---------- Records supplied ----------
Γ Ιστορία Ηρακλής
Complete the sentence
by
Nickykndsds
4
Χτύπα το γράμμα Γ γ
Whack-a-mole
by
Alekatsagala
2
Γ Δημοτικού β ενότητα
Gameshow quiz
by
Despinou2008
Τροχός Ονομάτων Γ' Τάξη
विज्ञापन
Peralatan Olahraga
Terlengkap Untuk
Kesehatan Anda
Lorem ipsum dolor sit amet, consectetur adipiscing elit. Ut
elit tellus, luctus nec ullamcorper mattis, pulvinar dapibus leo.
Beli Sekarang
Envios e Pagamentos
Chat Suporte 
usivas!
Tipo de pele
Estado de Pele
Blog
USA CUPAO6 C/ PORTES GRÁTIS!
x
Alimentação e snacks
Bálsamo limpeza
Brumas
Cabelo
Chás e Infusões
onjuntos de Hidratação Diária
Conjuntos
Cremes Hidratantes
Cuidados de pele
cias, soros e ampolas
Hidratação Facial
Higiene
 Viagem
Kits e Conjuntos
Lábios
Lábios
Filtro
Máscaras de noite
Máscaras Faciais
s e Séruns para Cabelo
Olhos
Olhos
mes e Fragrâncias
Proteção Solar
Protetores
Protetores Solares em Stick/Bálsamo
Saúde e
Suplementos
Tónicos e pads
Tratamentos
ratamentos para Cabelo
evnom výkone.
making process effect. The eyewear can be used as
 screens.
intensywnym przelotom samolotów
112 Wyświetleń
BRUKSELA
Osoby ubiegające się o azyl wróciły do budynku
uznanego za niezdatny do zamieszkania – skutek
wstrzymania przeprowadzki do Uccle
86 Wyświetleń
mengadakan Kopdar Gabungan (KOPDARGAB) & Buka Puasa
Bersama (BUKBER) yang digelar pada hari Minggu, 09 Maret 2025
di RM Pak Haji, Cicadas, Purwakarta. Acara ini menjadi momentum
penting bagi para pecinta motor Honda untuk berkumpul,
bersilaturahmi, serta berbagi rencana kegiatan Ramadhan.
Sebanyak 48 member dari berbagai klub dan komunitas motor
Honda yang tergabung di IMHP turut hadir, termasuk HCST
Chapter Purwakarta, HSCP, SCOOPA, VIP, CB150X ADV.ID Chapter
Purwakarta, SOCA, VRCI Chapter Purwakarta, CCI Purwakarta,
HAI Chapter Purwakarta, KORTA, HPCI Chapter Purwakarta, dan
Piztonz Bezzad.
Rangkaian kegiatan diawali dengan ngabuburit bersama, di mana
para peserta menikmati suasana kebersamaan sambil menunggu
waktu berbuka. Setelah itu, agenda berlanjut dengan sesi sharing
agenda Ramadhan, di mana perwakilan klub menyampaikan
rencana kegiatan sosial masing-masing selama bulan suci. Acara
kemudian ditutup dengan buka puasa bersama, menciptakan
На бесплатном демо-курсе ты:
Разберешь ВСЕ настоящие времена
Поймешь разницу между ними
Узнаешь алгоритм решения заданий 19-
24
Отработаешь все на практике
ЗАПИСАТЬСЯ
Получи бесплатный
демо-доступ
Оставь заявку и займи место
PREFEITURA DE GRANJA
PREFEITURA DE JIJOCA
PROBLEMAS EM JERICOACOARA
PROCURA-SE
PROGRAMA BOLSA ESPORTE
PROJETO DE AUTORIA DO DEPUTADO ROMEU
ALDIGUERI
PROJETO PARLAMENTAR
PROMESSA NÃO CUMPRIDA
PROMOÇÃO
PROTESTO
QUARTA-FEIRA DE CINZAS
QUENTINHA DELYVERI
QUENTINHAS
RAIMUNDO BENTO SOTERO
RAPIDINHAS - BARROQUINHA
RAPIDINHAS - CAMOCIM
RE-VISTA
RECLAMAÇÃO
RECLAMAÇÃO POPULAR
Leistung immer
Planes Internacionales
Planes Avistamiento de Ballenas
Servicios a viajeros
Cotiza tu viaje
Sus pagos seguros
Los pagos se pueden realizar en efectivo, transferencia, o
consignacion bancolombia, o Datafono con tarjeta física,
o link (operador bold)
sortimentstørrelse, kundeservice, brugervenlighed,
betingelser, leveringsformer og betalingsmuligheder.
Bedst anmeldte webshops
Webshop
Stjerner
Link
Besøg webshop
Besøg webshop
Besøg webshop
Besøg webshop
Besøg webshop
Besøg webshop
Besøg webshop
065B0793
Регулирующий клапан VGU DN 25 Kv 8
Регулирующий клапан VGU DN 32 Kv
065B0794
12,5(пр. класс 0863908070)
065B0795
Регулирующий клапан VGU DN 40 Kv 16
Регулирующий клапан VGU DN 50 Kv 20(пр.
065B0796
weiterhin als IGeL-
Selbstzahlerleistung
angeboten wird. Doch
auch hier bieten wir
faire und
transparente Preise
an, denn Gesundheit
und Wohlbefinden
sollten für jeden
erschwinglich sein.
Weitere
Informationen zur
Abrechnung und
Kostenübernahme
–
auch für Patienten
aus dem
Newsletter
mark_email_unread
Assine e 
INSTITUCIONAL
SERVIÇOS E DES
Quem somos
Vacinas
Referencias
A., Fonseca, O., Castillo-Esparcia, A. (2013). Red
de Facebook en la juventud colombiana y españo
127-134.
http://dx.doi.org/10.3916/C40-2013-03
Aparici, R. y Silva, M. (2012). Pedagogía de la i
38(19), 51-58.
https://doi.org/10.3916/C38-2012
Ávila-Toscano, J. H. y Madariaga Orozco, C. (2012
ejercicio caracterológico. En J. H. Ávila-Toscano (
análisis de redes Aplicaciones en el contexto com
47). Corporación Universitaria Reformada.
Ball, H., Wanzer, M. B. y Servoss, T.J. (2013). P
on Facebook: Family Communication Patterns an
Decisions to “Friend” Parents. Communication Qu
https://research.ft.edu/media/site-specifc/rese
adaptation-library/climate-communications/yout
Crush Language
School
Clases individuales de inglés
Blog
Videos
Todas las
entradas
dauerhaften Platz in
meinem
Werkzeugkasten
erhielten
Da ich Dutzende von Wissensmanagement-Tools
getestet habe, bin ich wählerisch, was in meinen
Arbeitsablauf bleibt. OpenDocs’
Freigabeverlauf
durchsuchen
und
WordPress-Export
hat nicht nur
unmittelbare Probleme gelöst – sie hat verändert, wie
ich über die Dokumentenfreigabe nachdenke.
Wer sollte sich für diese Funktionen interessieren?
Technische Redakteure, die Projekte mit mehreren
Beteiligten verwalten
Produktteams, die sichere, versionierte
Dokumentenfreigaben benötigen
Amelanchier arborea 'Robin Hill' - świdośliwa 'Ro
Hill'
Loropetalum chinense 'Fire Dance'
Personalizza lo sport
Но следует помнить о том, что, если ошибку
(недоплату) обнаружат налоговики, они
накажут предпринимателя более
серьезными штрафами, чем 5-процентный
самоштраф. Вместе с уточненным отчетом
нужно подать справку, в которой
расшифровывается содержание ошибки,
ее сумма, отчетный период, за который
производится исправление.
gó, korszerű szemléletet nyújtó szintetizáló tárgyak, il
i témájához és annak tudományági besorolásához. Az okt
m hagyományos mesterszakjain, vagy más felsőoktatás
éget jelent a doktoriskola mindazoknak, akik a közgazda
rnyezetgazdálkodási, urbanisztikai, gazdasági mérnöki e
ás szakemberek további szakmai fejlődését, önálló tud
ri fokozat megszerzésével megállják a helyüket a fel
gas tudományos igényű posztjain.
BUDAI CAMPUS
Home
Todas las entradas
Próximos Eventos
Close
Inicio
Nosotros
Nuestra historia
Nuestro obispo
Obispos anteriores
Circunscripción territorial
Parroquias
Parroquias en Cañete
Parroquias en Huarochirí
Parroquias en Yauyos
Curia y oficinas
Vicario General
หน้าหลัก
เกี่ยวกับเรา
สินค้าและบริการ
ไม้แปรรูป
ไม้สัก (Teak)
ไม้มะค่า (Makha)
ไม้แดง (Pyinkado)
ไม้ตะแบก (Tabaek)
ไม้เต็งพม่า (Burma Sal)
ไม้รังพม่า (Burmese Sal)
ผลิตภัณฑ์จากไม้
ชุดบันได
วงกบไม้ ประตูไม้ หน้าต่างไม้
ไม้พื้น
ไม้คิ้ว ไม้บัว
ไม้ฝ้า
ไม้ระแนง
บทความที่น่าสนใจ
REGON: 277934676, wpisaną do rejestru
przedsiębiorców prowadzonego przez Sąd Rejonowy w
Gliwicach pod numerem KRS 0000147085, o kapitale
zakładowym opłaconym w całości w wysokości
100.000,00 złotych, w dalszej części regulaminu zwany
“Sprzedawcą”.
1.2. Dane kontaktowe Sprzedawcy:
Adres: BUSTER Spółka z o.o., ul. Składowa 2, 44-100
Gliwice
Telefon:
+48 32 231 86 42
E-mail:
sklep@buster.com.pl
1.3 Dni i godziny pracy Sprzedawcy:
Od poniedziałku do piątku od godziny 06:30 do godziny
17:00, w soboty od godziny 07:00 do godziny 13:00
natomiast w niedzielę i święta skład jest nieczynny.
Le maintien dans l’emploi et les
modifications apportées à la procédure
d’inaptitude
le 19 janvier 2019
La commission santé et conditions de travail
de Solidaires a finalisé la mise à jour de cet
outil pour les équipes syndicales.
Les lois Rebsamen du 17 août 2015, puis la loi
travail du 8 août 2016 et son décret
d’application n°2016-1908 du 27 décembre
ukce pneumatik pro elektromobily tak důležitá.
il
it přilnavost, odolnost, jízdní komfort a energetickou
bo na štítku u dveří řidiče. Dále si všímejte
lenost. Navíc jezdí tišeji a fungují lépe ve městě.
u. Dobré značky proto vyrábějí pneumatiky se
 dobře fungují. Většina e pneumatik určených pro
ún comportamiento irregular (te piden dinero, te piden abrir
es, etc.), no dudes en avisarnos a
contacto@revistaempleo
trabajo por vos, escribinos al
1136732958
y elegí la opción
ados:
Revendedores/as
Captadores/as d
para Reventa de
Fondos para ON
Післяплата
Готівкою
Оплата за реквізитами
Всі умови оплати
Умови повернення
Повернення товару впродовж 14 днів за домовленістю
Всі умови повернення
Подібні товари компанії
----------
Only the lines above starting at the line that holds "Amelanchier arborea 'Robin" and ending at the line that holds "gó, korszerű szemléletet" are to be repeated, exactly and in full.

Amelanchier arborea 'Robin Hill' - świdośliwa 'Ro
Hill'
Loropetalum chinense 'Fire Dance'
Personalizza lo sport
Но следует помнить о том, что, если ошибку
(недоплату) обнаружат налоговики, они
накажут предпринимателя более
серьезными штрафами, чем 5-процентный
самоштраф. Вместе с уточненным отчетом
нужно подать справку, в которой
расшифровывается содержание ошибки,
ее сумма, отчетный период, за который
производится исправление.
gó, korszerű szemléletet nyújtó szintetizáló tárgyak, il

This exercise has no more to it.